В моём случае детский дом – просто спасение. Но когда каждый день в шесть утра тебе надо, как ошпаренной, вскакивать под гимн великой страны и почти голой и босиком стоять по стойке «смирно» на цементном полу холодной казармы и во весь голос петь непонятно что, то ты становишься в лучшем случае послушной игрушкой. Я такой и пыталась быть: очень прилежной и тихой. И моя судьба, как и у абсолютного большинства детдомовцев, могла бы сложиться совсем иначе, да Всевышний дал мне бесценный дар – голос. И я до сих пор убеждена, что этот голос я выработала в ту ночь, когда пыталась перекричать леденящий ветер. Зов к матери в бескрайней пустыне! Пустыне моей жизни!
Через месяц я выучила наизусть гимн Советского Союза и каждое утро, когда все дети спросонья что-то мямлили под нос, наверное, одна пела в полный голос. Поначалу меня почти все дети невзлюбили, постоянно издевались, щипали, били. Но потом поняли, что я за всех отдуваюсь, – оставили в покое. Правда, обозвали или назвали – Маша Гимн. Да, так и была записана, пока замуж не вышла.
Это случилось уже в 1957 году в Алма-Ате. К тому времени, ещё будучи школьницей, я стала победителем республиканских конкурсов и меня после седьмого класса перевели в детский дом Алма-Аты, потому что меня пригласили участвовать в хоре ансамбля Азиатского военного округа, где мне уже полагалось денежное довольствие и два комплекта парадной военной формы, что было очень престижно и выгодно. В этом была заслуга директора алма-атинского детдома Нины Викторовны Синициной…Такая была добрая и славная женщина. Именно она подсказала мне и помогла устроиться в создаваемую в Алма-Ате чечено-ингушскую театрально-концертную труппу.
Там я познакомилась с моим будущим мужем. Он у нас был заведующим по хозяйству. Ветеран войны, ранен. Был уже взрослым, за сорок лет. Когда меня стали сватать, я сразу же дала согласие, потому что с детства нуждалась в опоре, защите и просто поддержке мужской. В это время наш национальный ансамбль уже вернули на Кавказ, а мой муж и все его родственники почему-то не получили право возвращения на родину.
Замужем я была недолго. У мужа был туберкулез, к тому же он сильно пил. Вновь я получила тяжелый удар судьбы. Хорошо, что коллеги меня поддержали, приняли в труппу Казахской госфилармонии, дали место в общежитии, поставили в очередь на квартиру, и одновременно я поступила, точнее меня просто зачислили, на заочное отделение института культуры, по классу вокала.
По правде, перспектива открывалась впечатляющая. И так получилось, что мне при оформлении документов подсказали, что если будет справка и характеристика из детского дома, то появятся какие-то льготы по жилью.

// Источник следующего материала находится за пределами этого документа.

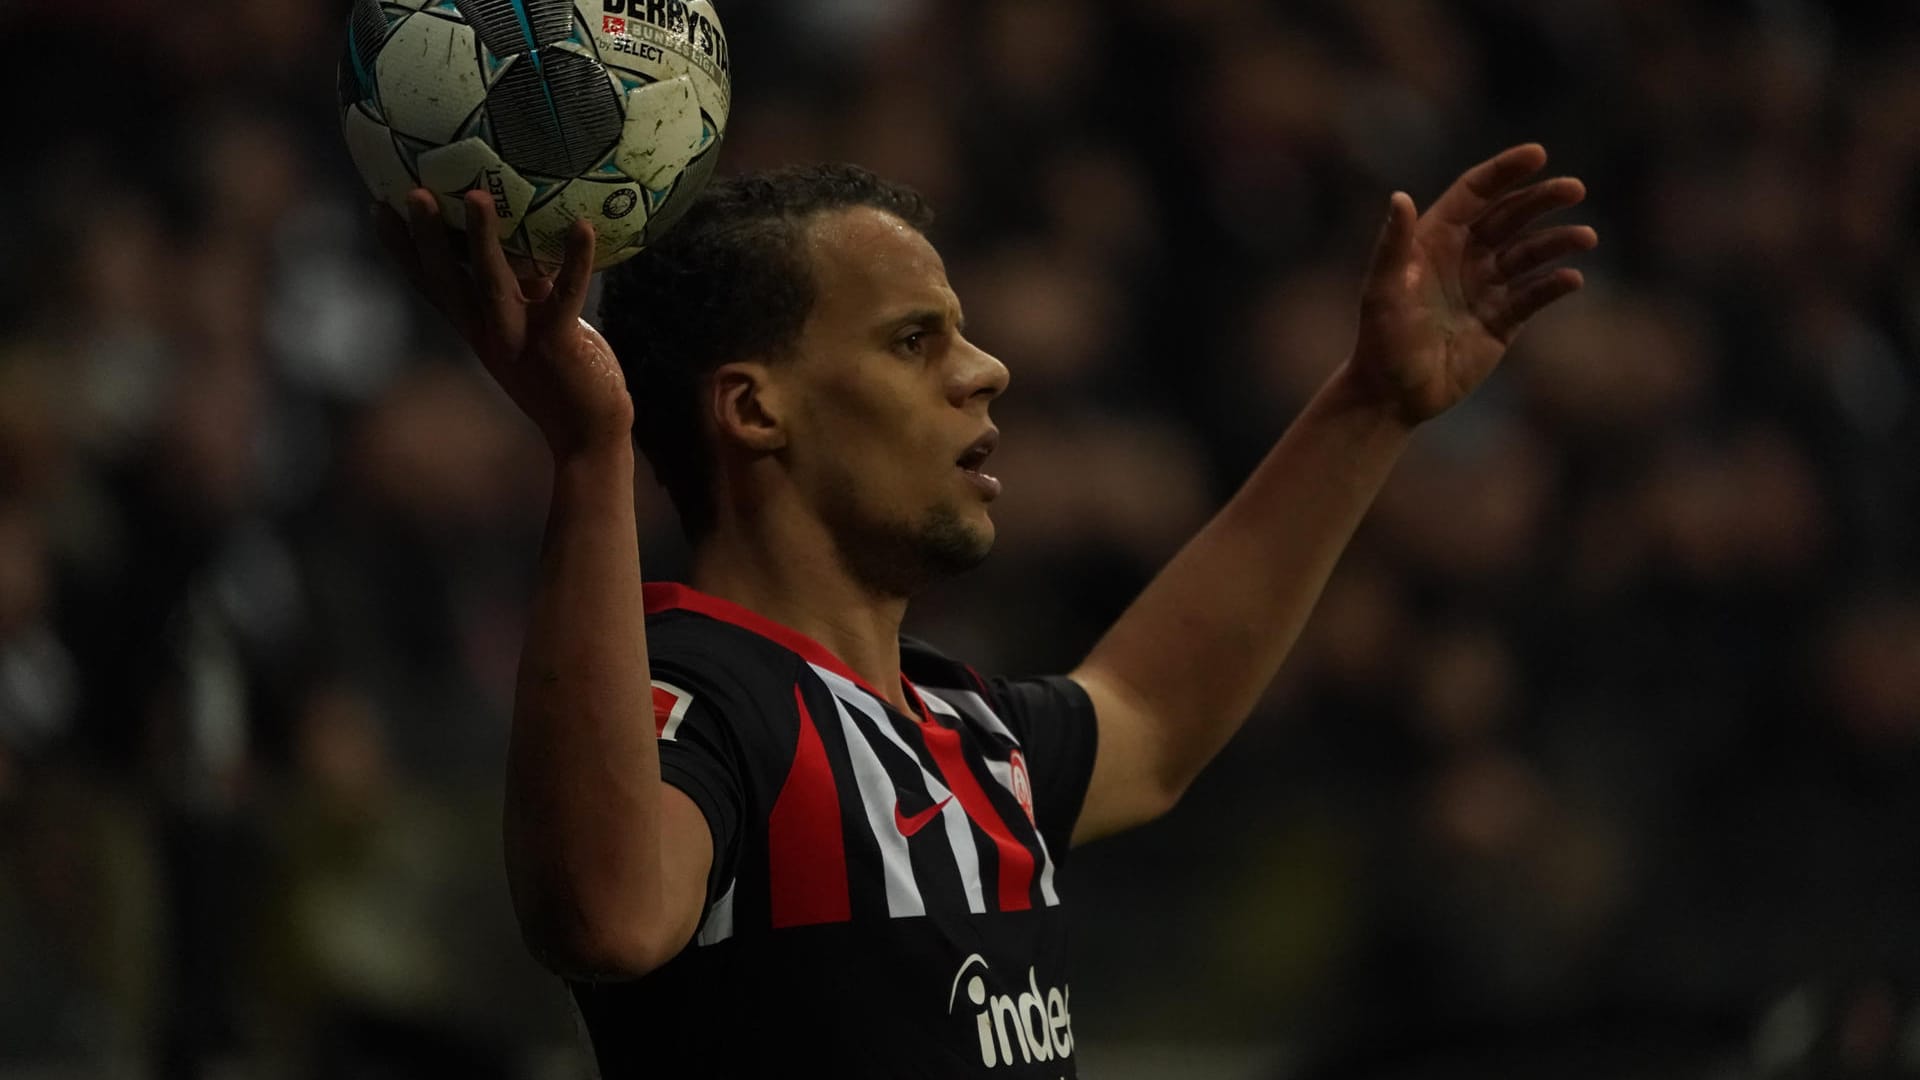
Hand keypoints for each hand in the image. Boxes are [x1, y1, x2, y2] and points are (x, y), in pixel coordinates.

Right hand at [375, 189, 633, 457]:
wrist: (588, 434)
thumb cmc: (566, 375)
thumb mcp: (535, 327)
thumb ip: (528, 289)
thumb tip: (529, 237)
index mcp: (477, 329)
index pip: (430, 285)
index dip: (403, 248)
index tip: (380, 207)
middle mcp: (488, 334)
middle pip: (448, 280)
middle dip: (427, 237)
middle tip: (413, 193)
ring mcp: (519, 339)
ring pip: (492, 283)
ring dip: (482, 239)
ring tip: (476, 196)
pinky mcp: (557, 343)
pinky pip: (565, 294)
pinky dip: (575, 259)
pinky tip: (581, 226)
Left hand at [1347, 143, 1596, 426]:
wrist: (1393, 396)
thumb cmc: (1380, 340)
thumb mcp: (1382, 291)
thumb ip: (1393, 245)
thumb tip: (1400, 197)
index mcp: (1435, 240)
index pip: (1475, 194)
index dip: (1504, 172)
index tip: (1538, 154)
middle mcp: (1464, 257)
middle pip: (1510, 216)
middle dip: (1542, 199)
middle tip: (1575, 188)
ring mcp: (1486, 288)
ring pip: (1529, 254)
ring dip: (1557, 242)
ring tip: (1585, 237)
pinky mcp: (1502, 321)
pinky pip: (1533, 296)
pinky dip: (1553, 286)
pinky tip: (1571, 279)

Как сейчас помню, рано-рано поутру помчалась я в свой последний детдом, что был на окраине Алма-Аты, и об одном молила судьбу, чтобы Нина Викторовна ещё не уволилась по возрасту, a то и на порог не пустят, и тем более справку не дадут, а если даже дадут, то только так как им хочется и по закону положено, ведь советский детдом, что детская исправительная колония – учреждение закрытого, принудительного типа.
Какова же была моя радость, когда я увидела на проходной прежнего сторожа – старика Антоныча. Постарел, но меня узнал.
– Нина Викторовна здесь. Щас позвоню, примет ли?
Обычно Нина Викторовна радовалась, увидев меня, по-матерински обнимала, целовала. Но в тот раз она была очень напряженной, задумчивой.
– Пойдем со мной. – Она повела меня через знакомый коридор в комнату, где раньше была пеленальная.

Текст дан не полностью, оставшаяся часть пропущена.